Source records
---

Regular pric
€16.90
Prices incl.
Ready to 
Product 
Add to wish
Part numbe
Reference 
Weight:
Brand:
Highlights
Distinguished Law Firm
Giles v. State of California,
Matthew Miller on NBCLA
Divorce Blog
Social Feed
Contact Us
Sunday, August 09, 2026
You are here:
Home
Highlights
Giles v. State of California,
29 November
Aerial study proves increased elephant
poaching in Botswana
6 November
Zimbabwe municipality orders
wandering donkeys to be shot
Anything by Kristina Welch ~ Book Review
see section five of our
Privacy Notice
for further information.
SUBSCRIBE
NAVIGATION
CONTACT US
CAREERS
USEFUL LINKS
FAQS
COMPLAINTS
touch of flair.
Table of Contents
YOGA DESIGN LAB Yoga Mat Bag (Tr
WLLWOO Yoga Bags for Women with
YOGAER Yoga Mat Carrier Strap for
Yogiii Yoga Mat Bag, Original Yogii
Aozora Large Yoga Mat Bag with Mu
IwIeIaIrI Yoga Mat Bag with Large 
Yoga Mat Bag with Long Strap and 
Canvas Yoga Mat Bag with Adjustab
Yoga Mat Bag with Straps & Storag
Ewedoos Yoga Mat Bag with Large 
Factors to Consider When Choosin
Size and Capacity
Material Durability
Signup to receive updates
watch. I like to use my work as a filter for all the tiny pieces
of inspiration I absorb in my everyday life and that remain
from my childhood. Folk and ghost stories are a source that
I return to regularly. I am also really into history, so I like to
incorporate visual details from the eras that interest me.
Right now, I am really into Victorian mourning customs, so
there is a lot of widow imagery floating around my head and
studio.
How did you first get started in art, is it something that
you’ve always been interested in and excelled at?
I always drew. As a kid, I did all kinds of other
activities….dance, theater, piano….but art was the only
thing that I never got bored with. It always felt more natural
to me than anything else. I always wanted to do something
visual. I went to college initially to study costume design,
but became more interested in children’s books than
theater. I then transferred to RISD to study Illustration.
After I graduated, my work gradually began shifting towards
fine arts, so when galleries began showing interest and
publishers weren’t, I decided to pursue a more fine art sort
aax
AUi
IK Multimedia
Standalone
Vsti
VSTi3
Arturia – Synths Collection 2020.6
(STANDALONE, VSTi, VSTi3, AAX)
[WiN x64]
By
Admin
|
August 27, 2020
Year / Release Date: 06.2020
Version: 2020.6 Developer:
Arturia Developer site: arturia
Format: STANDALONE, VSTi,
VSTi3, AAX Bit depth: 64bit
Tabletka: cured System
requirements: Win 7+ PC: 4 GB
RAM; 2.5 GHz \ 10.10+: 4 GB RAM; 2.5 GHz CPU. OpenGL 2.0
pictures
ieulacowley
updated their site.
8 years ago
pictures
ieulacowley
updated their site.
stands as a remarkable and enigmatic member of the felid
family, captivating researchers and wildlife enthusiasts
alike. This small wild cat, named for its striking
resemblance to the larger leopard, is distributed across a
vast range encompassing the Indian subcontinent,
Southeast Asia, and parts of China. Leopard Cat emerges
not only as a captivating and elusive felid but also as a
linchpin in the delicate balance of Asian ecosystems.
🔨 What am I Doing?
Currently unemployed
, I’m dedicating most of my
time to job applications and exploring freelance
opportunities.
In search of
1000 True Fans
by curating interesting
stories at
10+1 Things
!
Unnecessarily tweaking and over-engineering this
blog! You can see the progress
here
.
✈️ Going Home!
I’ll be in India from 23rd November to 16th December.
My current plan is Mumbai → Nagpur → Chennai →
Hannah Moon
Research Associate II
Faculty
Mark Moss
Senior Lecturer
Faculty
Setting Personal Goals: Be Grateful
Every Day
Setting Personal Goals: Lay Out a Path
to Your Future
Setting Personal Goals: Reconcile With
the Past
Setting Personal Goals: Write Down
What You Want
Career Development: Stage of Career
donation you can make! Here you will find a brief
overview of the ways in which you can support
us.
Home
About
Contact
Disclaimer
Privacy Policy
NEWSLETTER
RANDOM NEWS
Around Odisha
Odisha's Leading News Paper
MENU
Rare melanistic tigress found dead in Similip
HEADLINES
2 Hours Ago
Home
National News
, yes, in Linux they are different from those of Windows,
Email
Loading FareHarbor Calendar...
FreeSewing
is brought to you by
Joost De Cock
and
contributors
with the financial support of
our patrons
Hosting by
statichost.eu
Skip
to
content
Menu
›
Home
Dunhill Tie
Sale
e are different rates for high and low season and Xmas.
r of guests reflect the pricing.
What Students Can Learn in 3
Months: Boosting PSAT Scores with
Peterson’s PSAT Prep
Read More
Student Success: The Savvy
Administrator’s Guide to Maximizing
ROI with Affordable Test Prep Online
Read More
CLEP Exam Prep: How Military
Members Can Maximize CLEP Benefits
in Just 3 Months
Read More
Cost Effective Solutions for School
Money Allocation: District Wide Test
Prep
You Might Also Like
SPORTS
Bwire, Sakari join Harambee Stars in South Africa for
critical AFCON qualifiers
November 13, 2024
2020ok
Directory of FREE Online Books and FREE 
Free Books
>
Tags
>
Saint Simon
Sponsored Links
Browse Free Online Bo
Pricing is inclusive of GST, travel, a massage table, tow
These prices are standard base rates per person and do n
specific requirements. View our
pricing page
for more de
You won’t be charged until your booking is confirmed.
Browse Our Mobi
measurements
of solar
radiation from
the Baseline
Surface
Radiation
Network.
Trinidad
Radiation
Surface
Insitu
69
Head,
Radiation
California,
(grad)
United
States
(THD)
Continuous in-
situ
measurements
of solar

---

Nothing in the data may be omitted; transcribe it exactly.

Regular pric
€16.90
Prices incl.
Ready to 
Product 
Add to wish
Part numbe
Reference 
Weight:
Brand:
Highlights
Distinguished Law Firm
Giles v. State of California,
Matthew Miller on NBCLA
Divorce Blog
Social Feed
Contact Us
Sunday, August 09, 2026
You are here:
Home
Highlights
Giles v. State of California,
29 November
Aerial study proves increased elephant
poaching in Botswana
6 November
Zimbabwe municipality orders
wandering donkeys to be shot
Anything by Kristina Welch ~ Book Review
see section five of our
Privacy Notice
for further information.
SUBSCRIBE
NAVIGATION
CONTACT US
CAREERS
USEFUL LINKS
FAQS
COMPLAINTS
touch of flair.
Table of Contents
YOGA DESIGN LAB Yoga Mat Bag (Tr
WLLWOO Yoga Bags for Women with
YOGAER Yoga Mat Carrier Strap for
Yogiii Yoga Mat Bag, Original Yogii
Aozora Large Yoga Mat Bag with Mu
IwIeIaIrI Yoga Mat Bag with Large 
Yoga Mat Bag with Long Strap and 
Canvas Yoga Mat Bag with Adjustab
Yoga Mat Bag with Straps & Storag
Ewedoos Yoga Mat Bag with Large 
Factors to Consider When Choosin
Size and Capacity
Material Durability
Signup to receive updates
watch. I like to use my work as a filter for all the tiny pieces
of inspiration I absorb in my everyday life and that remain
from my childhood. Folk and ghost stories are a source that
I return to regularly. I am also really into history, so I like to
incorporate visual details from the eras that interest me.
Right now, I am really into Victorian mourning customs, so
there is a lot of widow imagery floating around my head and
studio.
How did you first get started in art, is it something that
you’ve always been interested in and excelled at?
I always drew. As a kid, I did all kinds of other
activities….dance, theater, piano….but art was the only
thing that I never got bored with. It always felt more natural
to me than anything else. I always wanted to do something
visual. I went to college initially to study costume design,
but became more interested in children’s books than
theater. I then transferred to RISD to study Illustration.
After I graduated, my work gradually began shifting towards
fine arts, so when galleries began showing interest and
publishers weren’t, I decided to pursue a more fine art sort
aax
AUi
IK Multimedia
Standalone
Vsti
VSTi3
Arturia – Synths Collection 2020.6
(STANDALONE, VSTi, VSTi3, AAX)
[WiN x64]
By
Admin
|
August 27, 2020
Year / Release Date: 06.2020
Version: 2020.6 Developer:
Arturia Developer site: arturia
Format: STANDALONE, VSTi,
VSTi3, AAX Bit depth: 64bit
Tabletka: cured System
requirements: Win 7+ PC: 4 GB
RAM; 2.5 GHz \ 10.10+: 4 GB RAM; 2.5 GHz CPU. OpenGL 2.0
pictures
ieulacowley
updated their site.
8 years ago
pictures
ieulacowley
updated their site.
stands as a remarkable and enigmatic member of the felid
family, captivating researchers and wildlife enthusiasts
alike. This small wild cat, named for its striking
resemblance to the larger leopard, is distributed across a
vast range encompassing the Indian subcontinent,
Southeast Asia, and parts of China. Leopard Cat emerges
not only as a captivating and elusive felid but also as a
linchpin in the delicate balance of Asian ecosystems.
🔨 What am I Doing?
Currently unemployed
, I’m dedicating most of my
time to job applications and exploring freelance
opportunities.
In search of
1000 True Fans
by curating interesting
stories at
10+1 Things
!
Unnecessarily tweaking and over-engineering this
blog! You can see the progress
here
.
✈️ Going Home!
I’ll be in India from 23rd November to 16th December.
My current plan is Mumbai → Nagpur → Chennai →
Hannah Moon
Research Associate II
Faculty
Mark Moss
Senior Lecturer
Faculty
Setting Personal Goals: Be Grateful
Every Day
Setting Personal Goals: Lay Out a Path
to Your Future
Setting Personal Goals: Reconcile With
the Past
Setting Personal Goals: Write Down
What You Want
Career Development: Stage of Career
donation you can make! Here you will find a brief
overview of the ways in which you can support
us.
Home
About
Contact
Disclaimer
Privacy Policy
NEWSLETTER
RANDOM NEWS
Around Odisha
Odisha's Leading News Paper
MENU
Rare melanistic tigress found dead in Similip
HEADLINES
2 Hours Ago
Home
National News
, yes, in Linux they are different from those of Windows,
Email
Loading FareHarbor Calendar...
FreeSewing
is brought to you by
Joost De Cock
and
contributors
with the financial support of
our patrons
Hosting by
statichost.eu
Skip
to
content
Menu
›
Home
Dunhill Tie
Sale
e are different rates for high and low season and Xmas.
r of guests reflect the pricing.
What Students Can Learn in 3
Months: Boosting PSAT Scores with
Peterson’s PSAT Prep
Read More
Student Success: The Savvy
Administrator’s Guide to Maximizing
ROI with Affordable Test Prep Online
Read More
CLEP Exam Prep: How Military
Members Can Maximize CLEP Benefits
in Just 3 Months
Read More
Cost Effective Solutions for School
Money Allocation: District Wide Test
Prep
You Might Also Like
SPORTS
Bwire, Sakari join Harambee Stars in South Africa for
critical AFCON qualifiers
November 13, 2024
2020ok
Directory of FREE Online Books and FREE 
Free Books
>
Tags
>
Saint Simon
Sponsored Links
Browse Free Online Bo
Pricing is inclusive of GST, travel, a massage table, tow
These prices are standard base rates per person and do n
specific requirements. View our
pricing page
for more de
You won’t be charged until your booking is confirmed.
Browse Our Mobi
measurements
of solar
radiation from
the Baseline
Surface
Radiation
Network.
Trinidad
Radiation
Surface
Insitu
69
Head,
Radiation
California,
(grad)
United
States
(THD)
Continuous in-
situ
measurements
of solar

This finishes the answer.